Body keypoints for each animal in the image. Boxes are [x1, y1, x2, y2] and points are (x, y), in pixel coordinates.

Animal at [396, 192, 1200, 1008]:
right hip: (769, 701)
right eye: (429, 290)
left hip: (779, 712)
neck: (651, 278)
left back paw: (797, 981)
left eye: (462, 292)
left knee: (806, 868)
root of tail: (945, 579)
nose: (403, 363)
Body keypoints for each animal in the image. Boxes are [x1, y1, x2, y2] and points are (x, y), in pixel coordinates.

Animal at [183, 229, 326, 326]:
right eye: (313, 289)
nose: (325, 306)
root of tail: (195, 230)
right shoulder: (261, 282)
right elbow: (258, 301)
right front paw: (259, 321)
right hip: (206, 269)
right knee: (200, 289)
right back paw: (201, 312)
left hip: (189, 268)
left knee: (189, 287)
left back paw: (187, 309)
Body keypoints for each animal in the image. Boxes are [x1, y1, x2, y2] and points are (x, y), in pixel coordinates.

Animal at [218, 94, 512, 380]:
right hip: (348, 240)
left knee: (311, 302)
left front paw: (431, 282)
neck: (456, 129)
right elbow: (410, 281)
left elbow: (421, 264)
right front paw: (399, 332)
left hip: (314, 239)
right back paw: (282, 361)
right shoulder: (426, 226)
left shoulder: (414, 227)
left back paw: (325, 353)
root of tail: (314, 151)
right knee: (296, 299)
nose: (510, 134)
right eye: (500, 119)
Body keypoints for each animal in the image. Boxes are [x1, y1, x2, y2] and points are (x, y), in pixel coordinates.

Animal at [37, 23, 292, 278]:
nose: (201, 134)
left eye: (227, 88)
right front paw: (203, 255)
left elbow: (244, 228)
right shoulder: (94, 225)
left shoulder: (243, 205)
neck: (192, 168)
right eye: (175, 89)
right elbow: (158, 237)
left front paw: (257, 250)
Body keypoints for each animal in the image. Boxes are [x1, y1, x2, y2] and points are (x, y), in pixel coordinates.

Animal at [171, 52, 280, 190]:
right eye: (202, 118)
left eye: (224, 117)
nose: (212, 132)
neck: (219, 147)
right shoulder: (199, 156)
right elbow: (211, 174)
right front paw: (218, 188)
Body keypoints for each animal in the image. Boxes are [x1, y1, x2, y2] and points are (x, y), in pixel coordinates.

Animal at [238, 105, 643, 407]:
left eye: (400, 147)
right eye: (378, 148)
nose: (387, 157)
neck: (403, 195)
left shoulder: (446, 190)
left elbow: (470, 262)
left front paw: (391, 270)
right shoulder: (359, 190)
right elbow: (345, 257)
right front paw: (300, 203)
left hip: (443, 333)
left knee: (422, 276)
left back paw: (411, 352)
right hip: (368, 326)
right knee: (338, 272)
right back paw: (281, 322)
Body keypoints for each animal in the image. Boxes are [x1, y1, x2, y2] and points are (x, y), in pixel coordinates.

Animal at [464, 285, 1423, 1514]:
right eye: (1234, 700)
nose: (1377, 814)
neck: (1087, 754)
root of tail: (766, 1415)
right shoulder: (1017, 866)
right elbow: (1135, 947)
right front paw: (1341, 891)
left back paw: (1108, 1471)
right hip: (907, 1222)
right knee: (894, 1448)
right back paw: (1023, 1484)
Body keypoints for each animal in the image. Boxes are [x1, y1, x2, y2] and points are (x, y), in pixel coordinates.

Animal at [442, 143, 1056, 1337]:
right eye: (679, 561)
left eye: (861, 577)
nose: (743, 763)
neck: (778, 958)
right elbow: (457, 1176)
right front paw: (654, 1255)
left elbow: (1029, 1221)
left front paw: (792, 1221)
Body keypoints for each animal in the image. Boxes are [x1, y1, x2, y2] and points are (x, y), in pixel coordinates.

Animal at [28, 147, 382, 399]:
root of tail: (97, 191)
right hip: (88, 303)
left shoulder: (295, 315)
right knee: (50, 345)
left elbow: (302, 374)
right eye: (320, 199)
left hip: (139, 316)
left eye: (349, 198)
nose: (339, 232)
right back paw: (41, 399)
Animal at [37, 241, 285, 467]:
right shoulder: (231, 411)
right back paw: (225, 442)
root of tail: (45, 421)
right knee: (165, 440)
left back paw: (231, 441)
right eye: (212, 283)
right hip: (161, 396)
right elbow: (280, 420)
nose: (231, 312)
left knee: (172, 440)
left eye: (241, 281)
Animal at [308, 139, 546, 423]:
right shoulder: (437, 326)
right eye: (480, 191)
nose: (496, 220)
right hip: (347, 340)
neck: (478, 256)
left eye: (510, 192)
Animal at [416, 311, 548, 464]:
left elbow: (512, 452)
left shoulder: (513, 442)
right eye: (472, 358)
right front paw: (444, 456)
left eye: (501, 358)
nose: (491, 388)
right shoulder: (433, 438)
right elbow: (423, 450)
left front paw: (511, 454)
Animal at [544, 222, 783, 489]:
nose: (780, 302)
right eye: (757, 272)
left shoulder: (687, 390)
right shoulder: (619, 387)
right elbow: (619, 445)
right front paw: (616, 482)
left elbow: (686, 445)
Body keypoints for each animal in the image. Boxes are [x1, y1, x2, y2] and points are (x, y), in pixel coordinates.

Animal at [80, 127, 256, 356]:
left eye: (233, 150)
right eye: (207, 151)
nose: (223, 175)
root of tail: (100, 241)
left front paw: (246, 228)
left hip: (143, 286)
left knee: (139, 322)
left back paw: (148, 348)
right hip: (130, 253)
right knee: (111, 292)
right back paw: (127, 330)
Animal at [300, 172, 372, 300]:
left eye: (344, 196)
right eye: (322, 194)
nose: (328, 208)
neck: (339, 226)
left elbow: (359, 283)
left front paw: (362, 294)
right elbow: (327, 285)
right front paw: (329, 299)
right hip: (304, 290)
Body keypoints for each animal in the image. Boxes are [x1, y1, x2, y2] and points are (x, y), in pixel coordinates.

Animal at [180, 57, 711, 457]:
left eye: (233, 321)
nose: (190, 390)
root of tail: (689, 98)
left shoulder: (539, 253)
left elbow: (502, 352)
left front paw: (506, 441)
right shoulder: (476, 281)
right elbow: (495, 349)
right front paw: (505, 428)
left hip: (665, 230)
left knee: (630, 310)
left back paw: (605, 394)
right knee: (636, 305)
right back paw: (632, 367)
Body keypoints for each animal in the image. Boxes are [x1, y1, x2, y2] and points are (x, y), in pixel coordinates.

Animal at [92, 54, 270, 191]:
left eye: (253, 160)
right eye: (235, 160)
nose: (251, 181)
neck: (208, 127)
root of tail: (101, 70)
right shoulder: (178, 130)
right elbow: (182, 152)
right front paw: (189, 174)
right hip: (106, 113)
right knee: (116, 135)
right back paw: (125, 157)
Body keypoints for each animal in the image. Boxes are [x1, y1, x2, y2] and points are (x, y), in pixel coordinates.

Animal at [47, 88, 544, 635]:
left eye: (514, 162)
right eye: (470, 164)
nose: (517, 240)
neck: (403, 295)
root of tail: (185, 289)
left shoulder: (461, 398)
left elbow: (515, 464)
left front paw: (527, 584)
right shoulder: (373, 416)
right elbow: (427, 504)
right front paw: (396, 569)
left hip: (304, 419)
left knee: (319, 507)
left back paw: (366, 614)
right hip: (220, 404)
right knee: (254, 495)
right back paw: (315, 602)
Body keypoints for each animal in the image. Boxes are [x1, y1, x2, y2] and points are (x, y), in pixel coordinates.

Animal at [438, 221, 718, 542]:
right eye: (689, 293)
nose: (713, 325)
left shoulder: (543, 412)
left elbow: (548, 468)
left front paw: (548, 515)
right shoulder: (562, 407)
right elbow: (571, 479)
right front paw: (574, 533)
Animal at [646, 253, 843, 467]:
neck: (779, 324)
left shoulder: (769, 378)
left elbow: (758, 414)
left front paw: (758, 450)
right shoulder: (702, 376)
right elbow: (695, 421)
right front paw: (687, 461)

Aim of the task: Look through the data and show every line containing "root".

Exercise result:
root of tail: (945, 579)
root of tail: (195, 230)
root of tail: (314, 151)
root of tail: (766, 1415)
root of tail: (97, 191)
root of tail: (45, 421)
root of tail: (100, 241)
root of tail: (689, 98)
root of tail: (101, 70)
root of tail: (185, 289)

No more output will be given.